Last, but not least, try to get as much as possible from the grow bed. For instance, you could invest in a vertical system. Then, you can also mix longterm and short-term plants. You harvest the short term options like greens, leaving more room for longterm plants like tomatoes. By the time the tomatoes mature, the greens will catch up from behind. If they all mature at the same time, you will not gain too much from the actual space, as they all require it.
Short guide on germinating aquaponics seeds
Germinating aquaponics seeds may seem complicated, but the process is quite intuitive. As you may already know, plants require oxygen, water, and the right temperature in order to germinate. Oxygen and water are taken in through the coating. Embryos will change the overall composition of the cell system, while the coat will break and make some room for roots. Later on, stems and leaves kick in as well.
Some seeds are harder than others, and the coating will not really allow oxygen and water to get in. You can also scratch such seeds or soak them in water. Such procedures will soften the shell, helping the seed germinate much quicker. Exaggerating with the water will not really help if there is not enough oxygen to compensate for it. Dry conditions or planting the seeds at a high depth are contraindicated too.
Aquaponics seed starting solutions
There are a few different ways to start seeding in aquaponics.
Some plants or seeds can go straight into the grow bed. Such options are more common in media-based environments, which support the actual growth. Seeds should be thrown evenly. Push them slightly in – just under the dry layer of the media. Let them germinate in a natural manner. This option is great for herbs or leafy greens. Get more seeds than what you need, as some of them will not germinate. The benefit of this option is not having to transfer the plants to the grow bed later on.
Certain plants can simply be cloned. Get some cuttings, stick them into the actual grow bed and let nature do its job. This option is more suitable for easy and mild herbs, as they grow relatively fast. You can forget about aquaponics seeds then, which take longer. Rooting hormones are often used in this practice.

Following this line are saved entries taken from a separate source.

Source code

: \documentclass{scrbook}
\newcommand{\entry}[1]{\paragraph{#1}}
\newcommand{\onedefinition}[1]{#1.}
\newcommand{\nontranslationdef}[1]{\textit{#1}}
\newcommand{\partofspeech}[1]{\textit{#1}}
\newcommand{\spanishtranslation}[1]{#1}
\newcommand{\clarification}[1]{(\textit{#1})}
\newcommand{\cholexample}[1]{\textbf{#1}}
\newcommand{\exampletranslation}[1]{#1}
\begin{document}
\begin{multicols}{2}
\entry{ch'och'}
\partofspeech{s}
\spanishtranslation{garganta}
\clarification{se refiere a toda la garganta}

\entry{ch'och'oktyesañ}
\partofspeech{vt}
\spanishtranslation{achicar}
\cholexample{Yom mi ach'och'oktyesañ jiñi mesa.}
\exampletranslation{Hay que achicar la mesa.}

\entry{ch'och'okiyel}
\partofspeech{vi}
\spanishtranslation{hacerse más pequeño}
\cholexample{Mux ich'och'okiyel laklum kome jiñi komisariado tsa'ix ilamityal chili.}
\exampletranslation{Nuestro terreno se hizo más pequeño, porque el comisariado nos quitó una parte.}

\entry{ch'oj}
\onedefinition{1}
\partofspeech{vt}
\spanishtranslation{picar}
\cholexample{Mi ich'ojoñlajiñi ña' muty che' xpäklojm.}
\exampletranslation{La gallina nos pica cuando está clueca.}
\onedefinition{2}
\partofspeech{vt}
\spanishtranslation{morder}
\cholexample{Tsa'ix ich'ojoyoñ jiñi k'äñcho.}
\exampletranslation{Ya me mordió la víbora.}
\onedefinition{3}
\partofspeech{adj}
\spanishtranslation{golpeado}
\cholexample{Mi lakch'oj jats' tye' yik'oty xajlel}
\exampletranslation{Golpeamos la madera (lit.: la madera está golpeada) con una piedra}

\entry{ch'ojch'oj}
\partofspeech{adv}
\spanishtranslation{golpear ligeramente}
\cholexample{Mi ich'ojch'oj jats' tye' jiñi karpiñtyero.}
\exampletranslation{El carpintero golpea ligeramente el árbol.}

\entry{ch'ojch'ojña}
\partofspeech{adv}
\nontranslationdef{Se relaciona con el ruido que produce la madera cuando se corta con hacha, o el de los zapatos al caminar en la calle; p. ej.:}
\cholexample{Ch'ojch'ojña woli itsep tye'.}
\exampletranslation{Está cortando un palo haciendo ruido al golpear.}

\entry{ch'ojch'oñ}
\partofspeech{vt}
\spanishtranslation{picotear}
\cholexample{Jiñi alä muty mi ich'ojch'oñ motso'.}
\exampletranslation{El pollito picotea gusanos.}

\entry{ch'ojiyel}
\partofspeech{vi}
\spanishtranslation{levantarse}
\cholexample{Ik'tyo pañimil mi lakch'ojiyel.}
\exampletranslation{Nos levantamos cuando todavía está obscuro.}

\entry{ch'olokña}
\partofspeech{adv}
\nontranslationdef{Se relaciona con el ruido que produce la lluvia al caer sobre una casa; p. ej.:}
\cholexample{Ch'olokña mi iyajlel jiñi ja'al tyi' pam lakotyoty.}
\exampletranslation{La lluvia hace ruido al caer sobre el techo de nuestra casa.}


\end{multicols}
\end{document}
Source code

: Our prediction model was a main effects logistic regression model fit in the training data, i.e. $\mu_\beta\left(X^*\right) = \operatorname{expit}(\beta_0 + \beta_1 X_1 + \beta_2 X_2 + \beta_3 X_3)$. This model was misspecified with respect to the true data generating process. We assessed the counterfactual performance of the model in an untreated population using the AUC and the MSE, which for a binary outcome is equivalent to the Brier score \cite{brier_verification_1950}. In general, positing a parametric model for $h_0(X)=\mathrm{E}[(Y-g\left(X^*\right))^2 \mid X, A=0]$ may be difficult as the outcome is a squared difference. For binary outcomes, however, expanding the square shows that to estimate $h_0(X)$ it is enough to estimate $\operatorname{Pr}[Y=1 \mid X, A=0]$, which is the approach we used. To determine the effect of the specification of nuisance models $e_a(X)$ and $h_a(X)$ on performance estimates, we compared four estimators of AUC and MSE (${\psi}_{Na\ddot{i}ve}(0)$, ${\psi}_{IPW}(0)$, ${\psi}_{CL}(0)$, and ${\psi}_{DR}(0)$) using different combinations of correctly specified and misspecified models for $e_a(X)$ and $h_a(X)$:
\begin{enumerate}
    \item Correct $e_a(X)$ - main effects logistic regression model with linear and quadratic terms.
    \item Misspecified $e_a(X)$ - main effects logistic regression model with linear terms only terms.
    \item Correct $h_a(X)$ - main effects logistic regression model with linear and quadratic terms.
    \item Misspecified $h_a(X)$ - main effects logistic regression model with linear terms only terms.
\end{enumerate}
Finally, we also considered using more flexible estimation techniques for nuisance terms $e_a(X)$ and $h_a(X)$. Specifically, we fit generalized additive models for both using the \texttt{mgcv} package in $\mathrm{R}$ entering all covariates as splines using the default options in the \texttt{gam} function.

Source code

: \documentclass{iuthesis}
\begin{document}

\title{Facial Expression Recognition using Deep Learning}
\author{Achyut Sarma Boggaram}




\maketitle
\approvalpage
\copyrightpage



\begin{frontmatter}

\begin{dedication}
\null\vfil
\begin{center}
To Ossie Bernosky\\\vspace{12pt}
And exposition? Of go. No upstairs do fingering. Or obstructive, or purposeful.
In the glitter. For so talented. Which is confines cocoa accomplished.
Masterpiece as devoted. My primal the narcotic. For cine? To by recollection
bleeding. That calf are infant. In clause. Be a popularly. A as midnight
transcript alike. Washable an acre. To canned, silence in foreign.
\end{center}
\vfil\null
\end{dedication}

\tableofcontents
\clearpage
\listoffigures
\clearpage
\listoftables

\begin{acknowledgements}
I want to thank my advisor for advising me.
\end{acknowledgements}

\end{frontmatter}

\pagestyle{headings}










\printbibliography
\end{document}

The last common option involves starting aquaponics seeds in a completely different media plug. You can then transfer them to the grow bed. Start plugs are more suitable for difficult plants – the ones that germinate slowly. Tomatoes make excellent examples. Once the seeds made it to the optimal size, transfer them. Dig small holes, throw them in and cover them with the grow media.
Starter plugs are quite diversified – rock wool, paper towels, or compressed peat among the top choices due to their low prices and availability.
Bottom line, dealing with aquaponics seeds is not as difficult as it may seem. Of course, just like anything else in an aquaponics system, they require proper care and consideration before starting the process, but a little attention to small details will ensure a good final job.